Please filter the entries for the word "buttons" and copy every line that has it.

- Record set:
□ □ □ □ □ □ □

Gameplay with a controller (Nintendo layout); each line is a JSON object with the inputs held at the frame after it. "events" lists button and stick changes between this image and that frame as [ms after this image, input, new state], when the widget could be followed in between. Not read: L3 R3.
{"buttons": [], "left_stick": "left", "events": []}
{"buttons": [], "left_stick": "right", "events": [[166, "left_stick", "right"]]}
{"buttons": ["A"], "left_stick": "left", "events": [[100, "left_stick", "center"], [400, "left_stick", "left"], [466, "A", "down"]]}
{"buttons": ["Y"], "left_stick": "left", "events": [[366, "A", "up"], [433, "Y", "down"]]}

□ □ □ □ □ □ □

- Expected output:
{"buttons": [], "left_stick": "left", "events": []}
{"buttons": [], "left_stick": "right", "events": [[166, "left_stick", "right"]]}
{"buttons": ["A"], "left_stick": "left", "events": [[100, "left_stick", "center"], [400, "left_stick", "left"], [466, "A", "down"]]}
{"buttons": ["Y"], "left_stick": "left", "events": [[366, "A", "up"], [433, "Y", "down"]]}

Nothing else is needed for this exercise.